Por continuar con esta cómoda equidistancia, reseñaré lo más absurdo de todo esto. ¿Cómo es posible pensar que una columna política carece de las herramientas de la literatura? Al final, los mejores columnistas son los mejores en los dos campos. Digamos Julio Camba y Fernández-Flórez por poner dos ejemplos incontestables.
Lo más difícil, el columnismo más excelso, consiste en trazar la línea Maginot entre los dos géneros. Voy más allá, mezclar los dos en uno como si fueran un cóctel de Chicote. Y lo mejor que le puede pasar a uno cuando trata de explicar esto es que le venga una demostración a las manos.
Se titula Ya estoy escrito (Península, 2023). Una recopilación de artículos de José F. Peláez. El libro reúne aquellos que nada tienen que ver con la política, pero he releído algunos de los otros para levantar esta explicación.

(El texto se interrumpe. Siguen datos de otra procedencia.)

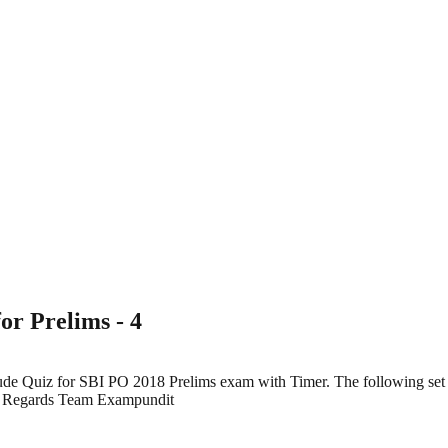
or Prelims - 4
tude Quiz for SBI PO 2018 Prelims exam with Timer. The following set
10] Regards Team Exampundit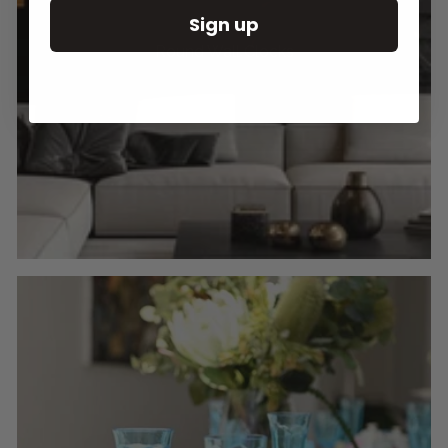
Sign up
Round Wall Clocks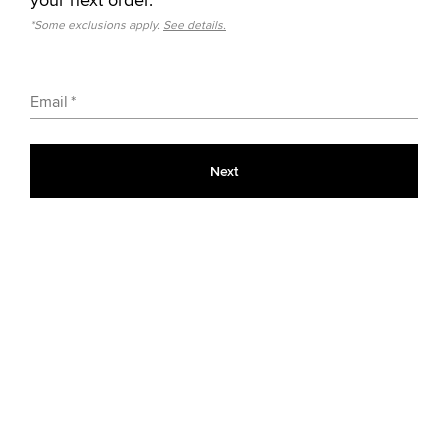
*Some exclusions apply.
See details.
Email
Next
Classic Colors
9
Black
$60.00
Limited Time Colors
6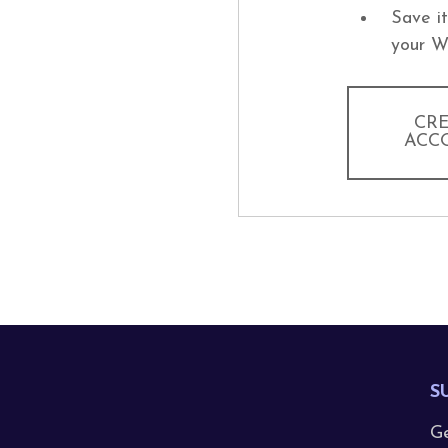
Save i
your W
CR
ACC
S
Ge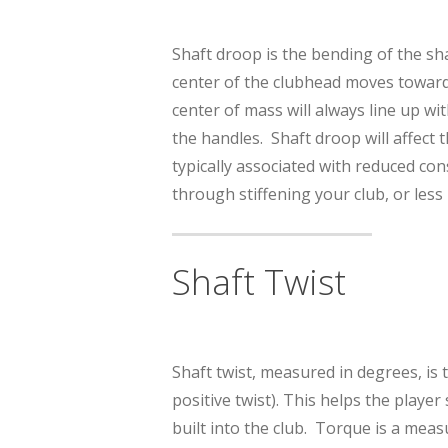
Shaft droop is the bending of the sh
center of the clubhead moves towards 
center of mass will always line up wi
the handles. Shaft droop will affect t
typically associated with reduced co
through stiffening your club, or less
Shaft Twist
Shaft twist, measured in degrees, is 
positive twist). This helps the playe
built into the club. Torque is a meas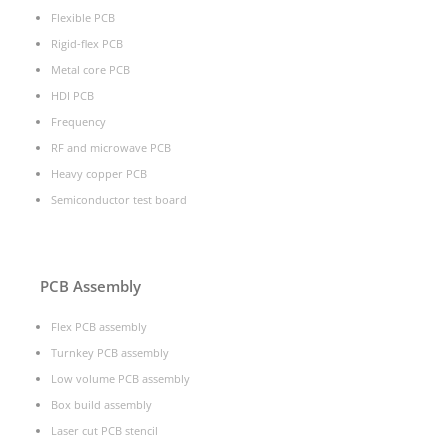
Flexible PCB
Rigid-flex PCB
Metal core PCB
HDI PCB
Frequency
RF and microwave PCB
Heavy copper PCB
Semiconductor test board
PCB Assembly
Flex PCB assembly
Turnkey PCB assembly
Low volume PCB assembly
Box build assembly
Laser cut PCB stencil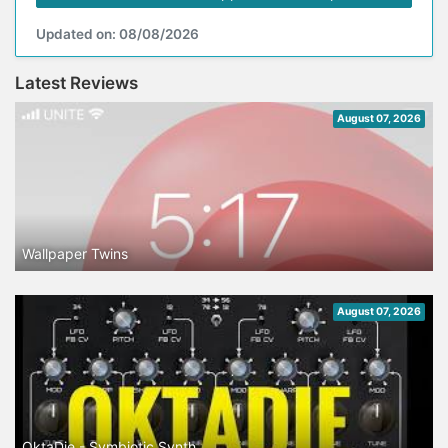
Updated on: 08/08/2026
Latest Reviews
August 07, 2026
Wallpaper Twins
August 07, 2026
OktaDie - Symbiotic Synth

Peláez dispone de una rarísima habilidad, que es la más preciada. Sostiene sus opiniones acerca de la política con retales de la vida deprisa. No es la nueva prohibición del tabaco, tampoco la proliferación de debates, ni siquiera los pactos de gobierno. No es la personalidad de Sánchez, la indefinición de Feijóo o los alegatos de Vox.
Todo eso es tan sólo la cámara de eco que utiliza para dibujar una idea del mundo. En su caso, la de un padre divorciado que vive en Valladolid, cree en Dios y no aspira a mayor gesta que la de Pierre Mac Orlan: ser un aventurero sedentario.
Porque para escribir de la primavera basta (¡y es mucho!) con haber aprendido a hacer algo parecido a la literatura. Pero para escribir bien de política hace falta eso y, además, cultivar una manera de mirar la sociedad. Eso es lo más jodido, extraer las cosas que nos conforman como pueblo a través de los detalles más pequeños. Esa es la virtud de Peláez. Leerle es ir comprendiendo lo que nos pasa, asistir a la explicación de los milimétricos avances de la Historia que son los días.
Propongo Ya estoy escrito como el Abrazo de Vergara de esta guerra que nos ha hecho exacerbar nuestro onanismo en detrimento de nuestros lectores. Porque Peláez tiene lo mejor de uno y otro bando. Porque nos reconcilia con la escritura. A Peláez, supongo, no le gustará la propuesta. Él inició la guerra enrolado en las tropas del autodenominado «columnismo literario». Se equivoca, como se equivoca todo el que escribe cuando intenta explicar lo que escribe.
Estas palabras del gran Eusebius valdrían también para las columnas: «La división profunda y cervical de la música no es más que una. La música se divide en buena y mala. Todas las demás divisiones, comparadas con esta, son de pequeño tonelaje».
Justo cuando le pongo el punto a esta columna llega a mis manos Melancolía, mundanidad y belleza (SND editores), una antología (buenísima, por cierto) de González-Ruano preparada por César Abelenda Delgado. No podía ser de otra forma. Si se trata de columnas, todo empieza y acaba en Ruano.